From Caitlin Moran's novel "How to Build A Girl"
"The plane starts to taxi along the runway. I had no idea they went so fast. This is the fastest I have ever gone. We are already going too fast--and then we accelerate...This speed is inhuman, and unholy. It's angry. Planes have to become furious before they can fly. They kick the ground away, and punch into the clouds, screaming. We are fighting our way into the sky."
"The windows go pale grey--we've flown into the clouds. Rainclouds are dirty, and wet--looking out the window at them makes you feel like you have temporarily gone blind. The inside of a raincloud is a bubble of night. And then the plane pulls up higher...and we suddenly burst out into the bright, bright brilliant sunshine.
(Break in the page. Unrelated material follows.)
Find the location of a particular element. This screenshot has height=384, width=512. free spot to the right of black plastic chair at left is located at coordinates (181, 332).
And in the same way my first does of adrenaline anxiety blasted through me, like black floodwater two years ago, this is now the opposite.
Sitting in seat 14A, in the sun, I float on a full-moon, tidal joy unlike anything I have ever experienced. I am getting incredibly high on a single, astounding fact: that it's always sunny above the clouds. Always. That every day on earth--every day I have ever had--was secretly sunny after all. However shitty and rainy it is in Wolverhampton--on the days where the clouds feel low like a lid, and the swarf bubbles and the gutters churn to digest--it's always been sunny up here.
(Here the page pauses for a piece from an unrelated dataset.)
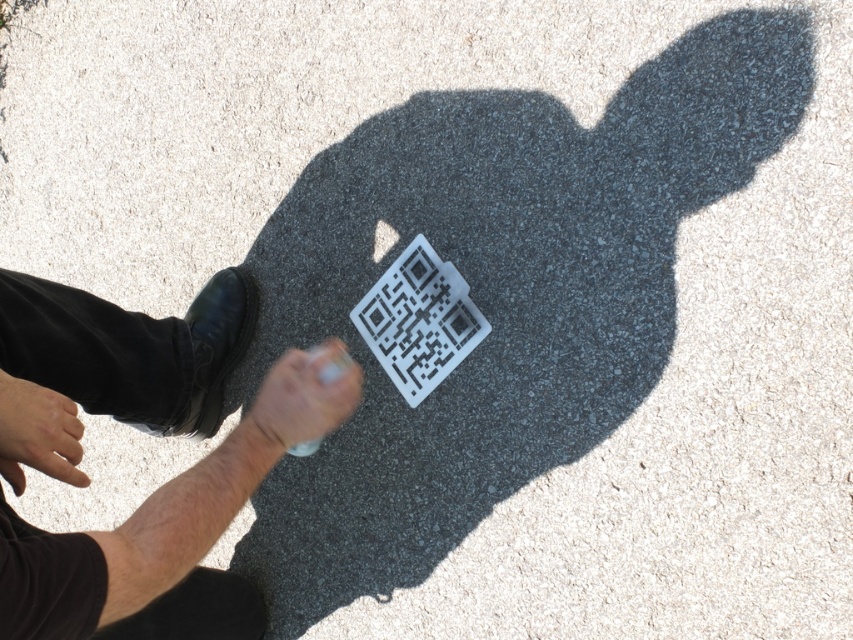
You are a delivery robot that needs to pass through a narrow pathway between the black leather shoe at lower left and the smooth skin hand at lower left. The robot is 0.5 meters wide. Can you fit through the pathway?

The black leather shoe at lower left is wider than the smooth skin hand at lower left. However, the exact width of the pathway between them isn not specified in the provided information. Without knowing the distance between the two objects, it is impossible to determine if the robot can fit through the pathway.

You are a delivery robot trying to scan a QR code. You see a transparent plastic qr code at center and a smooth skin hand at lower left. Which object is taller?

The transparent plastic qr code at center is taller than the smooth skin hand at lower left.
I feel like I've flown 600 miles an hour head-on into the most beautiful metaphor of my life: If you fly high enough, if you get above the clouds, it's never-ending summer."
"I resolve that for the rest of my life, at least once a day, I will remember this. I think it the most cheering thought I've ever had. When we finally land in Dublin, and I go off to meet John Kite, I am essentially drunk on the sky."